Jürgen Klopp hat auf die Kritik von Uli Hoeneß an seiner neuen Struktur beim DFB reagiert. Vor dem Bundesliga-Auftakt zwischen dem FC Bayern und dem VfB Stuttgart wurde der neue Bundestrainer bei Sky auf die Aussagen des Bayern-Patrons und insbesondere auf die Rolle seines langjährigen Vertrauten Marc Kosicke angesprochen.
Hoeneß hatte die Einbindung Kosickes zuletzt kritisch hinterfragt. Der langjährige Berater und Wegbegleiter Klopps soll zwar kein klassischer Angestellter des DFB werden, nach Aussagen von DFB-Präsident Bernd Neuendorf aber weitreichenden Zugang erhalten.
Für Hoeneß ist diese Konstellation problematisch. „Ich weiß nicht genau, was er da machen soll. Das halte ich für ein Problem“, hatte der 74-Jährige bei Sky/RTL erklärt. Noch deutlicher wurde er mit Blick auf die gesamte Neuaufstellung: „Das ist eine freundschaftliche Übernahme. Klopp und Co. haben den DFB übernommen und das halte ich für falsch.“
Klopp reagiert gelassen auf Hoeneß-Kritik
Klopp selbst kann mit der Kritik offenbar wenig anfangen. Auf die Frage, wie die Aussagen des Bayern-Ehrenpräsidenten bei ihm angekommen seien, antwortete er: „Ja, gar nicht. Ist auch völlig egal. Ich verstehe das total. Alles in Ordnung. Die Leute beurteilen Dinge, bevor wir irgendwas gemacht haben.“
Dass vor allem Kosicke kritisch betrachtet wird, überrascht den 59-Jährigen nicht. Schließlich wurde beim DFB eine Konstellation geschaffen, die es in dieser Form bislang nicht gegeben hat.
„Bei mir gibt es tendenziell von den meisten vielleicht so ein bisschen Vorschusslorbeeren. Und Marc wird so ein bisschen kritisch beäugt, weil es die Rolle nicht gab“, erklärte Klopp.
Der Bundestrainer verwies zudem auf die Diskussionen vor seinem Amtsantritt. Damals sei immer wieder gefordert worden, dass ein bloßer Trainerwechsel nicht ausreiche, um beim DFB nachhaltig etwas zu verändern.

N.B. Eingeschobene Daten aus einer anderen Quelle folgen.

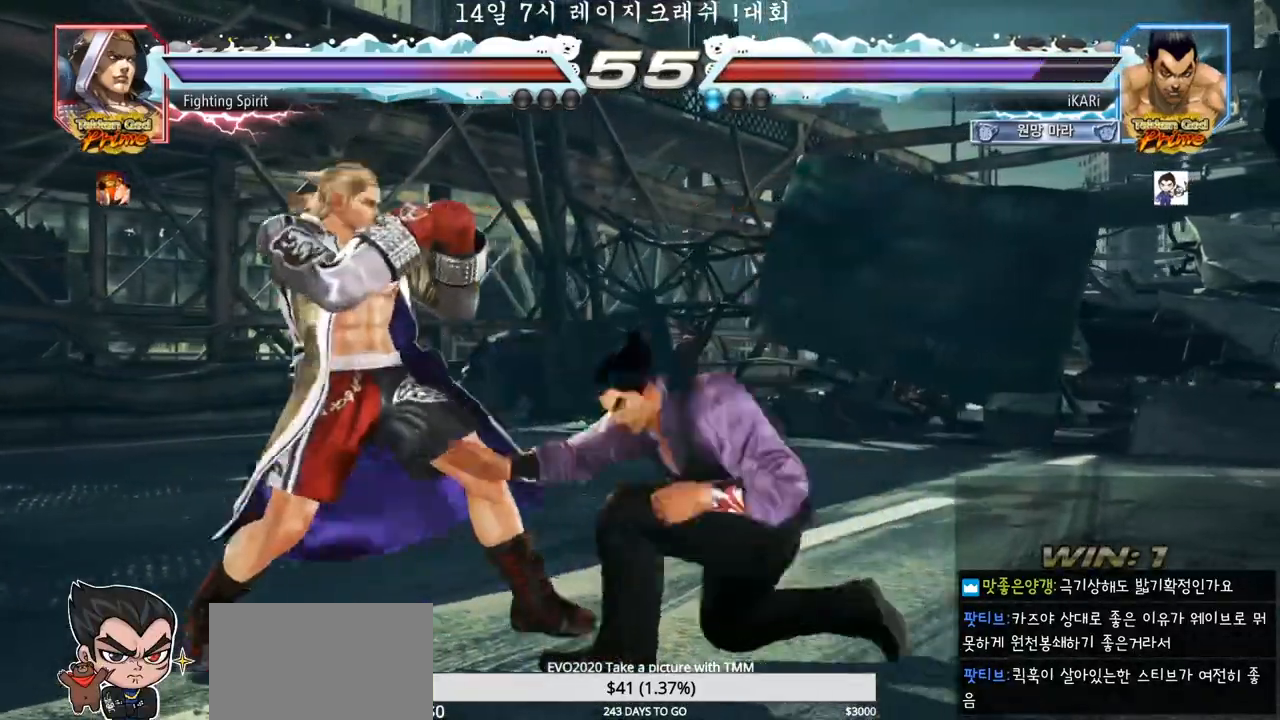
{"buttons": [], "left_stick": "center", "events": [[400, "left_stick", "right"], [450, "left_stick", "center"]]}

Klopp konterte deshalb: „Im Vorfeld habe es geheißen: ‚Man kann nicht nur den Trainer wechseln.‘ Dann wechseln wir nicht nur den Trainer und dann sagen sie: ‚Das hätte man ja jetzt auch nicht machen müssen.‘“
„In einem Jahr“ soll Kosickes Einfluss sichtbar sein

Klopp hat keinerlei Zweifel daran, dass die Einbindung seines langjährigen Vertrauten die richtige Entscheidung ist. „Ich bin mir sicher: Wir werden in einem Jahr nicht mehr über seine Rolle diskutieren, weil dann der Einfluss erkennbar sein wird“, stellte der neue Bundestrainer klar.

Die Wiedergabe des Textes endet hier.